- [Page extract]
========

Re: @else in Media Queries

On Thu, Jun 9, 2016 at 3:34 AM, Daniel Glazman
<daniel.glazman@disruptive-innovations.com> wrote:
> I'd like to explain a bit more here why I think the proposed @else
> statements for Media Queries are for the time being overkill, despite
> of the good they can provide.
>
> First, it was said yesterday during CSS WG confcall that to find the
> Media Query "applying" to a @else statement, you only need to look at
> the enclosing @media rule. That's false. You need to look at the
> enclosing rule but you also need to look at all the @import ancestors
> and even the stylesheet ancestors because the ownerNode can specify
> a Media Query. Example:
>
>
>   <style media="screen and (max-width: 500px)">
>     @media screen and (min-width: 200px) {
>       p { color: red }
>     }
>   </style>
>
> is, from an editor's or web author's point of view, really a:
>
>   @media screen and (min-width: 200px) and (max-width: 500px) {
>     p { color: red }
>   }
>
> So to find the real media query's context relevant to a given style
> rule, you need to climb up the CSS OM tree up to the html ownerNode and
> do quite a lot of operations (please note MQs are not decomposed by
> the CSS OM that deals only with one string value containing the whole
> MQ; something on Houdini's radar...). And I'm not even mentioning the
> case where the MQ is a group of media, ahem.
> Such an operation is already quite expensive, whether it's done
> automatically or manually. It's error prone, complicated and painful.

I'm not sure what you're trying to say here.  As the spec lays out
clearly in both definition and examples, @else is relative to the
*preceding* conditional rule, not an *enclosing* one.  Any enclosing
conditional is irrelevant here.

> If @else if added, it adds another major layer of complexity:
> we can only negate a whole MQ right now and not a single component
> inside a MQ so expressing the "compound" MQ relevant to an arbitrary
> style rule could be very painful is not impossible. In short it means
> that copy/paste of a given element with its stylistic information
> between two different documents could lead to MQ of that form:
>
>   @media ...a media query... {
>     /* nothing here */
>     @else {
>       p { color: red }
>     )
>   }
>
> Sorry, but that's ugly and that clearly sucks. From a UI perspective,
> wow.

I don't know what you're trying to say here. Can you flesh out the
example with more detail?

> My recommendation for @else is then the following: yes to @else but
> we need to have boolean completion in MQs first, to be able to
> serialize precisely the MQ relevant to a given style rule. That means
> allowing negated single media features, OR operations and grouping
> through parentheses. I'm pretty sure we'll have requests for that (if
> we don't have them yet) anyway.

We already have all of those.

> I did a little survey of all existing wysiwyg editors dealing with MQs,
> whether the pivot format is html or not (i.e. tools exporting to html
> but having their own proprietary format). None of them is able to deal
> with arbitrary Media Queries given their complexity. Adding @else right
> now with only a limited set of boolean operations on MQs will most
> certainly be a huge burden - up to a blocker - on visual editors.

It sounds like @media itself is a blocker on those editors for some
reason.  @else doesn't seem to make the situation any worse.

========

- [Dataset entries]
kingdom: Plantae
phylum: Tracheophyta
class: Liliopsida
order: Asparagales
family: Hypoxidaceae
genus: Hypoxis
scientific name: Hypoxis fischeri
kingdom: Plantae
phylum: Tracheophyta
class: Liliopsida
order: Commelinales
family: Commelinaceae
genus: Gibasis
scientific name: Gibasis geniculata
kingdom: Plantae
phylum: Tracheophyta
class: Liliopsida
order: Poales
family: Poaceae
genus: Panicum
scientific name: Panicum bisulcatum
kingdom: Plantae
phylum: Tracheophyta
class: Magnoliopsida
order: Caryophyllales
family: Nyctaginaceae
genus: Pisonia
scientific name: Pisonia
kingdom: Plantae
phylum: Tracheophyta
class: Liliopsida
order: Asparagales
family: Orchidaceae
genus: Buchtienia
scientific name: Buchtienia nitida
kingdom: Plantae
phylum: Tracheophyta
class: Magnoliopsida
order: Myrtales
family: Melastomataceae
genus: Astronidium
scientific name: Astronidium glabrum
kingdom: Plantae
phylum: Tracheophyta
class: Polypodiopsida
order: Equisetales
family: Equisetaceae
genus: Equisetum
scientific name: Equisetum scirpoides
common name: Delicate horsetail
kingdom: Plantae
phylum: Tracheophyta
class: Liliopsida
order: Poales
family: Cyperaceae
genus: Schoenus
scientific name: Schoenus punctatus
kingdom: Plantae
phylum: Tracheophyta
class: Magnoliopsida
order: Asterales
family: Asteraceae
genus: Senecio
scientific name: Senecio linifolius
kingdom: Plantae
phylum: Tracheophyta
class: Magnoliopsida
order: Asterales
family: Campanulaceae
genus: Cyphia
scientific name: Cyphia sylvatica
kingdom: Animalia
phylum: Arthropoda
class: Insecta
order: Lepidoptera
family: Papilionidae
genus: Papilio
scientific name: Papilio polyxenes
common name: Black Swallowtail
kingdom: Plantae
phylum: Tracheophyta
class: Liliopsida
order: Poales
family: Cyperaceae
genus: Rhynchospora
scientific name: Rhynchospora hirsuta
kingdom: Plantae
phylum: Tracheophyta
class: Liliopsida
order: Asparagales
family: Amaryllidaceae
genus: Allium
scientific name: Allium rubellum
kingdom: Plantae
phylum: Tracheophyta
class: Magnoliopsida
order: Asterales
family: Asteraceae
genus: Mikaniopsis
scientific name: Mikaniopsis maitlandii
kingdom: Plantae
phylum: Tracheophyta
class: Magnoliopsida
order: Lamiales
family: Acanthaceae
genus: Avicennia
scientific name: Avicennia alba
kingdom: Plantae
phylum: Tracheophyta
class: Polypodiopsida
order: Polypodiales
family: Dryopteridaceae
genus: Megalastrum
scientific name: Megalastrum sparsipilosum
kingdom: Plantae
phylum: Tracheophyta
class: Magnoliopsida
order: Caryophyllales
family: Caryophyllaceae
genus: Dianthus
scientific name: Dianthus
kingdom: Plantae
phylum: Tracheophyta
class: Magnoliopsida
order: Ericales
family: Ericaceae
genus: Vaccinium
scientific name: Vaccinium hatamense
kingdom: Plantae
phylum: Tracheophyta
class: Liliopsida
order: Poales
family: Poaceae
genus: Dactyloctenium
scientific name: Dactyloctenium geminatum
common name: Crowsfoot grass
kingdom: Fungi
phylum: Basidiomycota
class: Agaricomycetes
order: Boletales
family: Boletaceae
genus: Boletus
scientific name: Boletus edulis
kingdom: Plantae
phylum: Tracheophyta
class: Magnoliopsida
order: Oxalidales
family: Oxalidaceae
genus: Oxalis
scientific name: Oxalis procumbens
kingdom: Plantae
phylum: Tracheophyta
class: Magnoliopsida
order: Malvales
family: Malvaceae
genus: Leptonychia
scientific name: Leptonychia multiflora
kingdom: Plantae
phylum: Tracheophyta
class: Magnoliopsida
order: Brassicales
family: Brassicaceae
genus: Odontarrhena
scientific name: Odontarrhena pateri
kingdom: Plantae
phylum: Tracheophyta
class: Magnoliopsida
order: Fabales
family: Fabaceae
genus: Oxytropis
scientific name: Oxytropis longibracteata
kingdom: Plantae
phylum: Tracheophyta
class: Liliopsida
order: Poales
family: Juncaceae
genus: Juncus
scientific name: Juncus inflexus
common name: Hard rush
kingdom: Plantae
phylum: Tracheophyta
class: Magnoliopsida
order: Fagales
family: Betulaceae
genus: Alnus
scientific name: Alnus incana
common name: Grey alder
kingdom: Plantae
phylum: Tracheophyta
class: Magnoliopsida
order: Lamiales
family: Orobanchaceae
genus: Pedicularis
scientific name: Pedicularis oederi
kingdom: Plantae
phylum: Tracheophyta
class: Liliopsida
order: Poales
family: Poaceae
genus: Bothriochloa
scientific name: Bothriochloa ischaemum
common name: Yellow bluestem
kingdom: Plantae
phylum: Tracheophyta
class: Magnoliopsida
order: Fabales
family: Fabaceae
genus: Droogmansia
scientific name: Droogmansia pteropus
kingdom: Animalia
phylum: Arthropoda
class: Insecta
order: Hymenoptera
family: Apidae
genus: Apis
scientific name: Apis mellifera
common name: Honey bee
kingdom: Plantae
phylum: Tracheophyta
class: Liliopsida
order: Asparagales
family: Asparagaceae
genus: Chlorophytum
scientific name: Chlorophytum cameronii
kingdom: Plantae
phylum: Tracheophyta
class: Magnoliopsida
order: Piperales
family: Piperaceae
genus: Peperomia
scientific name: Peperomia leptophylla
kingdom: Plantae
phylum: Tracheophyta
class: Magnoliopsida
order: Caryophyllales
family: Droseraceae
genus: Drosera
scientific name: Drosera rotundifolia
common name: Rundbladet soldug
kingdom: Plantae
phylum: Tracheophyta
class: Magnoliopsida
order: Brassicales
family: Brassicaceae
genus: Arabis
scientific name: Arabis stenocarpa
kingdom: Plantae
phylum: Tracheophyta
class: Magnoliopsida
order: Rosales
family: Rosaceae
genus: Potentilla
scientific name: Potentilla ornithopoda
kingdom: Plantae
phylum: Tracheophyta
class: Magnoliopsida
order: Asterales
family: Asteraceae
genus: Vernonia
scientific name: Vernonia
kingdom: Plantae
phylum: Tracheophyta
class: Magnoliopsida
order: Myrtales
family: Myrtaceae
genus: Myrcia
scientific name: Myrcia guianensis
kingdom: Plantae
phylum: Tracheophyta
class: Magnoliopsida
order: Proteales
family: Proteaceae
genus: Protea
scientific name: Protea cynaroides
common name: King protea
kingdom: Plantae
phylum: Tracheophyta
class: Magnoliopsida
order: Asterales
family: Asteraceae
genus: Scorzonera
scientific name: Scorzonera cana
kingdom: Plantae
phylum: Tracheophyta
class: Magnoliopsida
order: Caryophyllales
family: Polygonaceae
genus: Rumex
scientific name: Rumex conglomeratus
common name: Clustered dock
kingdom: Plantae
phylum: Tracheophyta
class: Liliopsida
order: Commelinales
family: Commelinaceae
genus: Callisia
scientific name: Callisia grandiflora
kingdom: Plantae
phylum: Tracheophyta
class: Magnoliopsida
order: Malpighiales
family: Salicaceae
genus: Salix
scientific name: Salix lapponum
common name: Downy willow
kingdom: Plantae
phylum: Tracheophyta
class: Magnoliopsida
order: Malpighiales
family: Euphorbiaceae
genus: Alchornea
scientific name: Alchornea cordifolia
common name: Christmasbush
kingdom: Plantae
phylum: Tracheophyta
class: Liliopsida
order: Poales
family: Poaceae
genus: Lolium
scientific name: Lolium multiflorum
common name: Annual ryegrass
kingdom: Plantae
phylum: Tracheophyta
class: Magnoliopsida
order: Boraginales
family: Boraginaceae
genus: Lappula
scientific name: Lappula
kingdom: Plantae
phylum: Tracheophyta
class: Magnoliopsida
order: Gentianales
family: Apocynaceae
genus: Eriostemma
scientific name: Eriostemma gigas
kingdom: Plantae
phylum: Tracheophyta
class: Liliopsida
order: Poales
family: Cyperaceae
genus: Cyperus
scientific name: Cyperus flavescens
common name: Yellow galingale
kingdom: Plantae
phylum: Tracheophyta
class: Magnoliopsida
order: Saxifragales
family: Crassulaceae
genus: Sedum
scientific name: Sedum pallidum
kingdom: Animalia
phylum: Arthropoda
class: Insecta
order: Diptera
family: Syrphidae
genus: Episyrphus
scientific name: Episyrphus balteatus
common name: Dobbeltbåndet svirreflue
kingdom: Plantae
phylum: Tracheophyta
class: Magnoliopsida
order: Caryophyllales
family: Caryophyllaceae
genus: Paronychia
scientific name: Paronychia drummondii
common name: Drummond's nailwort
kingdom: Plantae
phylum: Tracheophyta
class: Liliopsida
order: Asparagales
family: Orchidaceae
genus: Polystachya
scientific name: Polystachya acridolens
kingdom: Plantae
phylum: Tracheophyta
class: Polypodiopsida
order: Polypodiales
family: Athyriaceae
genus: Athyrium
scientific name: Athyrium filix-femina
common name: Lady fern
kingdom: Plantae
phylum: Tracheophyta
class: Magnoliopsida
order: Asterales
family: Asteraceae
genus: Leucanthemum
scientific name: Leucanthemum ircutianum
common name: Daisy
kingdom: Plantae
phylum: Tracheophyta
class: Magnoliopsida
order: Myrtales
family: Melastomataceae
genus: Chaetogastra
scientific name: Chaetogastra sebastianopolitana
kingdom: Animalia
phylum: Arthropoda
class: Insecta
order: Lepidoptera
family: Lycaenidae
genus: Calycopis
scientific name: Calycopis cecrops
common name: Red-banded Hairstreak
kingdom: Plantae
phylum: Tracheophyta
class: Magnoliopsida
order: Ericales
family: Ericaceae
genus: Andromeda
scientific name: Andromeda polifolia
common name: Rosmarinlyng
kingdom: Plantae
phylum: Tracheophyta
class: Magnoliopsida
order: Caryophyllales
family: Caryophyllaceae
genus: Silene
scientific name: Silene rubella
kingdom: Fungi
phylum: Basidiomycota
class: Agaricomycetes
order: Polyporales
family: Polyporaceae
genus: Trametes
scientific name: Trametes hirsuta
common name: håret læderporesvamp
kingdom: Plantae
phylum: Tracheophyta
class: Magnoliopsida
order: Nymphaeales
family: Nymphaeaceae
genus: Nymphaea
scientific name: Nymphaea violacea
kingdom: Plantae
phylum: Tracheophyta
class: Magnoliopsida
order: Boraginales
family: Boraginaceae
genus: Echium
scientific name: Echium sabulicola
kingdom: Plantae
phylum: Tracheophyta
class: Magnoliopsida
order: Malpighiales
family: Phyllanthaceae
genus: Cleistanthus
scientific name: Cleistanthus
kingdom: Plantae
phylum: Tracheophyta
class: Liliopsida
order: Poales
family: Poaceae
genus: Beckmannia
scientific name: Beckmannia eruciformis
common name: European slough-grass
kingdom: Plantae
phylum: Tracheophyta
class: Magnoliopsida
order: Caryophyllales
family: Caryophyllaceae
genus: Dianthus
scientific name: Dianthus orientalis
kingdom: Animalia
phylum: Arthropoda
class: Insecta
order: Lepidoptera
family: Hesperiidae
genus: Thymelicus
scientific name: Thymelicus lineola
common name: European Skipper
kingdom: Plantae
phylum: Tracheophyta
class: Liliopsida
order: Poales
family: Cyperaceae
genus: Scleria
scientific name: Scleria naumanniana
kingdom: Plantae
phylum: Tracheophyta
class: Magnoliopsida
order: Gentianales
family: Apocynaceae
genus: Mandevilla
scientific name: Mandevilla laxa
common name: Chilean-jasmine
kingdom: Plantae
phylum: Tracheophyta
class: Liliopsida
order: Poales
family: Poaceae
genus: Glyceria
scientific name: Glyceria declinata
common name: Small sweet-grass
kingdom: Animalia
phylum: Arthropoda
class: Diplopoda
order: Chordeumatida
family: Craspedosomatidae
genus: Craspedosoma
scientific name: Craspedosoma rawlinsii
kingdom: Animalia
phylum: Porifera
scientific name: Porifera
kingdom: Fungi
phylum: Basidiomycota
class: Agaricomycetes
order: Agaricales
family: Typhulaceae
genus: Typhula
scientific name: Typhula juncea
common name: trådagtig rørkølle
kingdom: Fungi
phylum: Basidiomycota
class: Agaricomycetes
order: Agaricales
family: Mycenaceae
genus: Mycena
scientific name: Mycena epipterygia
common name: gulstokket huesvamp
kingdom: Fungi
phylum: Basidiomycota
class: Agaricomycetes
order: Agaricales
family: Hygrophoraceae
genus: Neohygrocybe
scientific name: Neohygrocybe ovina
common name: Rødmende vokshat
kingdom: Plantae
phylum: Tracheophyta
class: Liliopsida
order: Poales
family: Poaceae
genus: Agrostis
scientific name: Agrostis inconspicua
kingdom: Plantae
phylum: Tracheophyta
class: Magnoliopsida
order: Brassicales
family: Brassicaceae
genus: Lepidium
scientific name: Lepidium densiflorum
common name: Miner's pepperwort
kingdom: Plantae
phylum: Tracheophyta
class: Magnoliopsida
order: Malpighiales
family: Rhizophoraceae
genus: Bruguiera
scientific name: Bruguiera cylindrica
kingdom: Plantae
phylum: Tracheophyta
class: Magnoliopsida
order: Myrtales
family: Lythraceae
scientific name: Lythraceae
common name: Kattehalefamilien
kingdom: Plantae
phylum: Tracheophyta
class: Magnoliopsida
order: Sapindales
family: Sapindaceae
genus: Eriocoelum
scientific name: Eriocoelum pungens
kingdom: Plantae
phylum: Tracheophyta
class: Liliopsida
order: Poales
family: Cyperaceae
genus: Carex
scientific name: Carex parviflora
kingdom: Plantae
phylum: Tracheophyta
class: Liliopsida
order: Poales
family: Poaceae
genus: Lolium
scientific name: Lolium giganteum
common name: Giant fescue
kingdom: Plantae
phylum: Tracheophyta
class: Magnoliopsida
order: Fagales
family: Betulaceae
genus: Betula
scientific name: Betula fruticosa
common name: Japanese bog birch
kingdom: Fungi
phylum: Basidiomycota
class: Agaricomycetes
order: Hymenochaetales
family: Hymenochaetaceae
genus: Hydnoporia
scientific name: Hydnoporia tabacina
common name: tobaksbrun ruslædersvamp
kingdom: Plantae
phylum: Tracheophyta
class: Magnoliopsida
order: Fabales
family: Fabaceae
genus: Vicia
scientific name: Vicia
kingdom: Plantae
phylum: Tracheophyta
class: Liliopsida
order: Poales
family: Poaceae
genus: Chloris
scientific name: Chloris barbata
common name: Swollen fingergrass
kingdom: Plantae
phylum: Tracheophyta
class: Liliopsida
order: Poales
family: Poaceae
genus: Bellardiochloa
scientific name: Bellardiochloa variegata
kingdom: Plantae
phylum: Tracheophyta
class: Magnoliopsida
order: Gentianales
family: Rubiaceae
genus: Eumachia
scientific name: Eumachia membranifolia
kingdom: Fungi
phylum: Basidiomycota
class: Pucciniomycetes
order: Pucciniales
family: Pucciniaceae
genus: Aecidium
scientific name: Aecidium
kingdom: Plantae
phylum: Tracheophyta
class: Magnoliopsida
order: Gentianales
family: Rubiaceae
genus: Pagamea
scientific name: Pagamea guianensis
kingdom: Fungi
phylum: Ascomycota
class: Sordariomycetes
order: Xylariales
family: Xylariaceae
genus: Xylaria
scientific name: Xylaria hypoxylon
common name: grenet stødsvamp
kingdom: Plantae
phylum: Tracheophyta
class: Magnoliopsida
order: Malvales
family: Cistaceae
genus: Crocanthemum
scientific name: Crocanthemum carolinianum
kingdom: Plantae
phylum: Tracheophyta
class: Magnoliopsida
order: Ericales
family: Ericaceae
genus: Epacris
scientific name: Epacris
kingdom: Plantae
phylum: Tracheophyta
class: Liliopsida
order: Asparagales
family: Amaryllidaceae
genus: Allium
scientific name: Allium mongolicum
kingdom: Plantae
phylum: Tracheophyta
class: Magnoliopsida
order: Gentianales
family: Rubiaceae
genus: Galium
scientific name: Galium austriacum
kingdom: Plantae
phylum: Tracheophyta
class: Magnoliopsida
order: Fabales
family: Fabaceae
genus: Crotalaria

========

- [Task instructions]
1: Quote the @else message from "We already have" to "on visual editors.".
2: In the @else message, which conditional rule does the reply say @else is relative to?
Please answer from the @else message alone.

- [Task-by-task solutions]
1:
We already have all of those.

> I did a little survey of all existing wysiwyg editors dealing with MQs,
> whether the pivot format is html or not (i.e. tools exporting to html
> but having their own proprietary format). None of them is able to deal
> with arbitrary Media Queries given their complexity. Adding @else right
> now with only a limited set of boolean operations on MQs will most
> certainly be a huge burden - up to a blocker - on visual editors.

2: The preceding conditional rule, not an enclosing one.